- Data under study
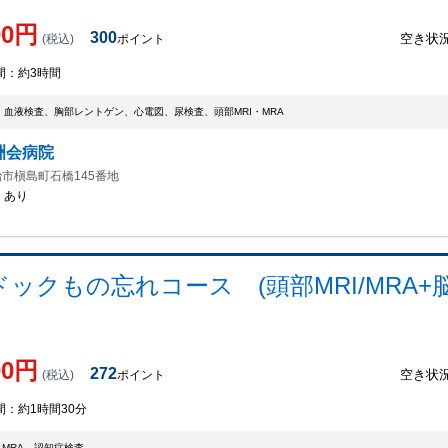
00
円
300
空き状
(税込)
ポイント
間：
約3時間
、血液検査、胸部レントゲン、心電図、尿検査、頭部MRI・MRA
洲会病院
市槇島町石橋145番地
：
あり
クもの忘れコース (頭部MRI/MRA+脳
00
円
272
空き状
(税込)
ポイント
間：
約1時間30分
・MRA、認知症検査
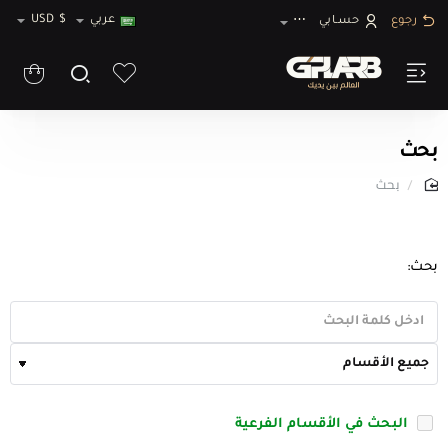
عربي
$
USD
رجوع
حسـابي
⋯
بحث
بحث
home
بحث:
البحث في الأقسام الفرعية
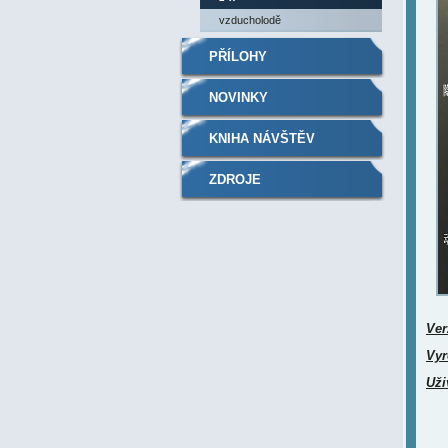
vzducholodě
PŘÍLOHY
NOVINKY
KNIHA NÁVŠTĚV
ZDROJE
Ver
Vyr
Uži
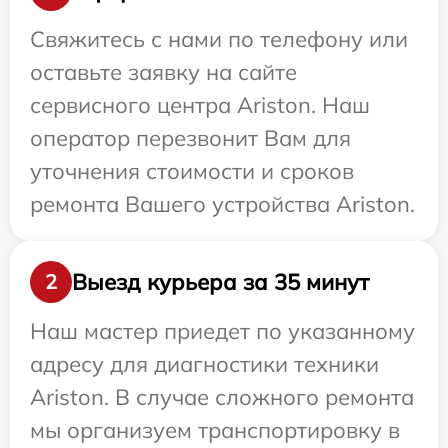
Свяжитесь с нами по телефону или
оставьте заявку на сайте
сервисного центра Ariston. Наш
оператор перезвонит Вам для
уточнения стоимости и сроков
ремонта Вашего устройства Ariston.
Выезд курьера за 35 минут
2
Наш мастер приедет по указанному
адресу для диагностики техники
Ariston. В случае сложного ремонта
мы организуем транспортировку в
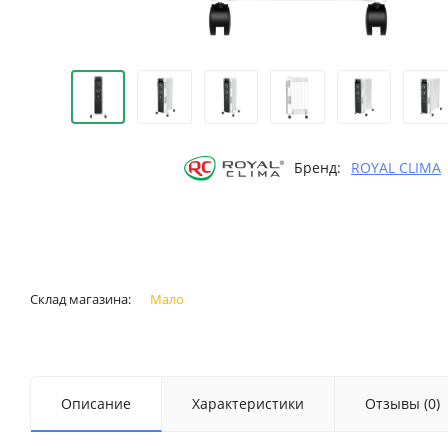
Бренд:
ROYAL CLIMA
Склад магазина:
Мало
Описание
Характеристики
Отзывы (0)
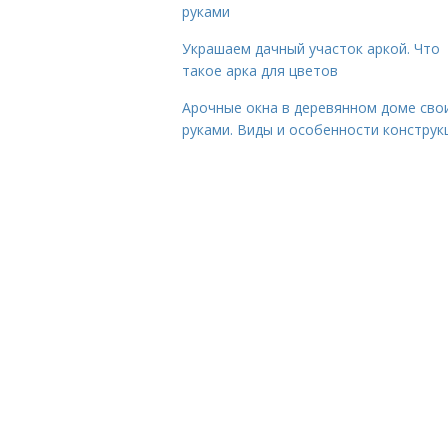
руками
Украшаем дачный участок аркой. Что
такое арка для цветов
Арочные окна в деревянном доме сво
руками. Виды и особенности конструк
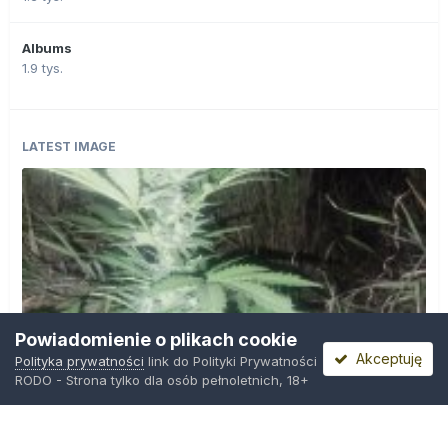
Albums
1.9 tys.
LATEST IMAGE
Powiadomienie o plikach cookie
Akceptuję
Polityka prywatności
link do Polityki Prywatności
RODO - Strona tylko dla osób pełnoletnich, 18+
IMG_20260804_221841.jpg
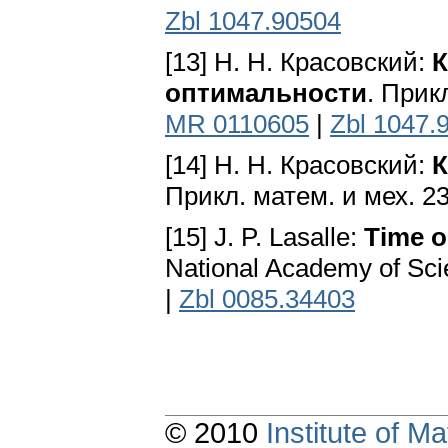
Zbl 1047.90504
[13] Н. Н. Красовский:
К
оптимальности
. Прик
MR 0110605
|
Zbl 1047.
[14] Н. Н. Красовский:
К
Прикл. матем. и мех. 23
[15] J. P. Lasalle:
Time o
National Academy of Sci
|
Zbl 0085.34403
© 2010
Institute of 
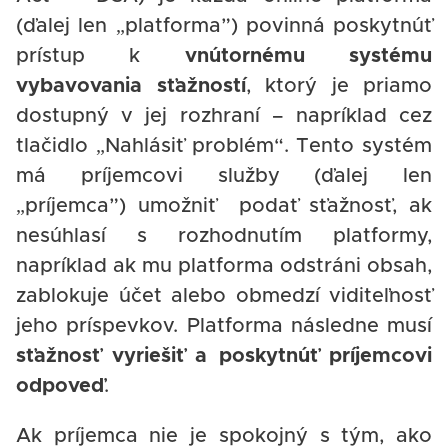
(ďalej len „platforma”) povinná poskytnúť
prístup k
vnútornému systému
vybavovania sťažností
, ktorý je priamo
dostupný v jej rozhraní – napríklad cez
tlačidlo „Nahlásiť problém“. Tento systém
má príjemcovi služby (ďalej len
„príjemca”) umožniť podať sťažnosť, ak
nesúhlasí s rozhodnutím platformy,
napríklad ak mu platforma odstráni obsah,
zablokuje účet alebo obmedzí viditeľnosť
jeho príspevkov. Platforma následne musí
sťažnosť vyriešiť a poskytnúť príjemcovi
odpoveď
.
Ak príjemca nie je spokojný s tým, ako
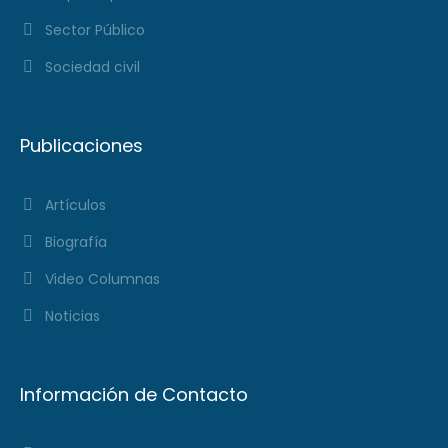
Sector Público
Sociedad civil
Publicaciones
Artículos
Biografía
Video Columnas
Noticias
Información de Contacto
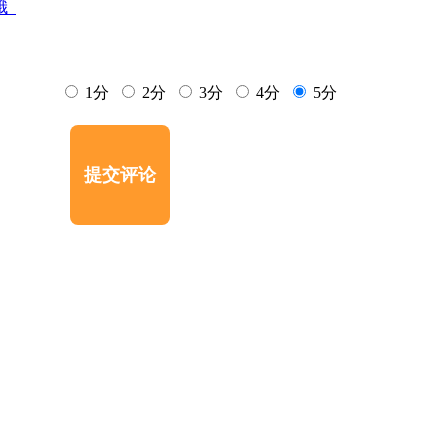
便哦
1分
2分
3分
4分
5分
提交评论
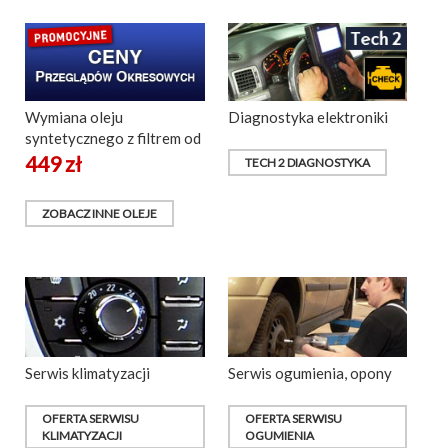
Wymiana oleju
Diagnostyka elektroniki
syntetycznego z filtrem od
449 zł
TECH 2 DIAGNOSTYKA
ZOBACZ INNE OLEJE
Serwis klimatyzacji
Serwis ogumienia, opony
OFERTA SERWISU
OFERTA SERWISU
KLIMATYZACJI
OGUMIENIA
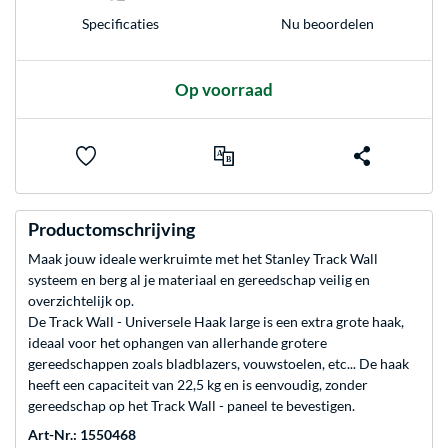
Nu beoordelen
Specificaties
Op voorraad
Productomschrijving
Maak jouw ideale werkruimte met het Stanley Track Wall
systeem en berg al je materiaal en gereedschap veilig en
overzichtelijk op.
De Track Wall - Universele Haak large is een extra grote haak,
ideaal voor het ophangen van allerhande grotere
gereedschappen zoals bladblazers, vouwstoelen, etc... De haak
heeft een capaciteit van 22,5 kg en is eenvoudig, zonder
gereedschap op het Track Wall - paneel te bevestigen.
Art-Nr.: 1550468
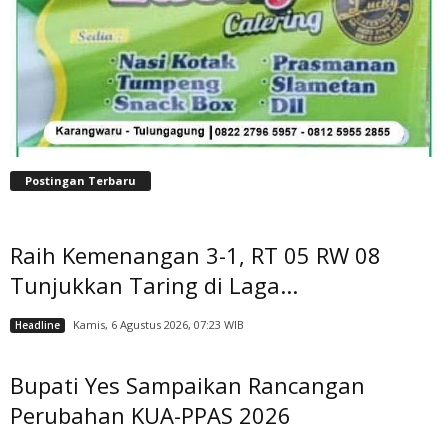
Postingan Terbaru
Raih Kemenangan 3-1, RT 05 RW 08
Tunjukkan Taring di Laga...
Kamis, 6 Agustus 2026, 07:23 WIB
Headline
Bupati Yes Sampaikan Rancangan
Perubahan KUA-PPAS 2026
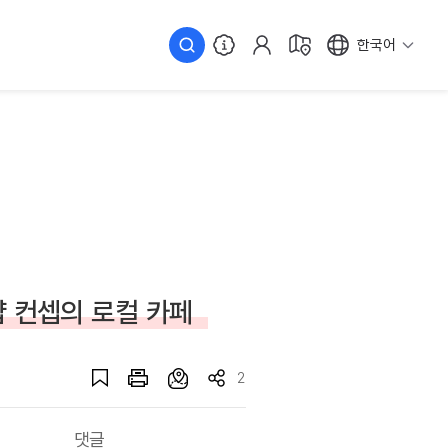
한국어
 컨셉의 로컬 카페
2
댓글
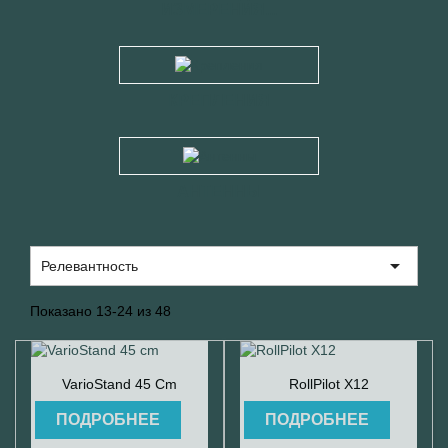
ИЗМЕРЕНИЯ...
КРЕПЛЕНИЯ
АНТЕННЫ

Релевантность
Показано 13-24 из 48


Быстрый просмотр
Быстрый просмотр
VarioStand 45 Cm
RollPilot X12
ПОДРОБНЕЕ
ПОДРОБНЕЕ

- What is expected
Exactly as written, reproduce all of the entries while dropping the pictures.

- Exercise response
00
円
300
空き状
(税込)
ポイント
間：
約3時間
、血液検査、胸部レントゲン、心電図、尿検査、頭部MRI・MRA
洲会病院
市槇島町石橋145番地
：
あり
クもの忘れコース (頭部MRI/MRA+脳
00
円
272
空き状
(税込)
ポイント
間：
約1時間30分
・MRA、認知症検査
عربي
$
USD
رجوع
حسـابي
⋯
بحث
بحث
home
بحث:
البحث في الأقسام الفرعية
vzducholodě
PŘÍLOHY
NOVINKY
KNIHA NÁVŠTĚV
ZDROJE
Ver
Vyr
Uži
Свяжитесь с нами по телефону или
оставьте заявку на сайте
сервисного центра Ariston. Наш
оператор перезвонит Вам для
уточнения стоимости и сроков
ремонта Вашего устройства Ariston.
Выезд курьера за 35 минут
2
Наш мастер приедет по указанному
адресу для диагностики техники
Ariston. В случае сложного ремонта
мы организуем транспортировку в
Бренд:
ROYAL CLIMA
Склад магазина:
Мало
Описание
Характеристики
Отзывы (0)
руками
Украшаем дачный участок аркой. Что
такое арка для цветов
Арочные окна в деревянном доме сво
руками. Виды и особенности конструк
Albums
1.9 tys.
LATEST IMAGE
Powiadomienie o plikach cookie
Akceptuję
Polityka prywatności
link do Polityki Prywatności
RODO - Strona tylko dla osób pełnoletnich, 18+
IMG_20260804_221841.jpg
Zbl 1047.90504
[13] Н. Н. Красовский:
К
оптимальности
. Прик
MR 0110605
|
Zbl 1047.
[14] Н. Н. Красовский:
К
Прикл. матем. и мех. 23
[15] J. P. Lasalle:
Time o
National Academy of Sci
|
Zbl 0085.34403
© 2010
Institute of 
(ďalej len „platforma”) povinná poskytnúť
prístup k
vnútornému systému
vybavovania sťažností
, ktorý je priamo
dostupný v jej rozhraní – napríklad cez
tlačidlo „Nahlásiť problém“. Tento systém
má príjemcovi služby (ďalej len
„príjemca”) umožniť podať sťažnosť, ak
nesúhlasí s rozhodnutím platformy,
napríklad ak mu platforma odstráni obsah,
zablokuje účet alebo obmedzí viditeľnosť
jeho príspevkov. Platforma následne musí
sťažnosť vyriešiť a poskytnúť príjemcovi
odpoveď
.
Ak príjemca nie je spokojný s tým, ako
Sector Público
Sociedad civil
Publicaciones
Artículos
Biografía
Video Columnas
Noticias
Información de Contacto
便哦
1分
2分
3分
4分
5分
提交评论
Wymiana oleju
Diagnostyka elektroniki
syntetycznego z filtrem od
449 zł
TECH 2 DIAGNOSTYKA
ZOBACZ INNE OLEJE
Serwis klimatyzacji
Serwis ogumienia, opony
OFERTA SERWISU
OFERTA SERWISU
KLIMATYZACJI
OGUMIENIA
Nu beoordelen
Specificaties
Op voorraad
Productomschrijving
Maak jouw ideale werkruimte met het Stanley Track Wall
systeem en berg al je materiaal en gereedschap veilig en
overzichtelijk op.
De Track Wall - Universele Haak large is een extra grote haak,
ideaal voor het ophangen van allerhande grotere
gereedschappen zoals bladblazers, vouwstoelen, etc... De haak
heeft een capaciteit van 22,5 kg en is eenvoudig, zonder
gereedschap op het Track Wall - paneel te bevestigen.
Art-Nr.: 1550468
Postingan Terbaru
Raih Kemenangan 3-1, RT 05 RW 08
Tunjukkan Taring di Laga...
Kamis, 6 Agustus 2026, 07:23 WIB
Headline
Bupati Yes Sampaikan Rancangan
Perubahan KUA-PPAS 2026
한국어
 컨셉의 로컬 카페
2
댓글
ИЗМЕРЕНИЯ...
КРЕПЛЕНИЯ
АНТЕННЫ

Релевантность
Показано 13-24 из 48


Быстрый просмотр
Быстрый просмотр
VarioStand 45 Cm
RollPilot X12
ПОДРОБНЕЕ
ПОДРОБНЕЕ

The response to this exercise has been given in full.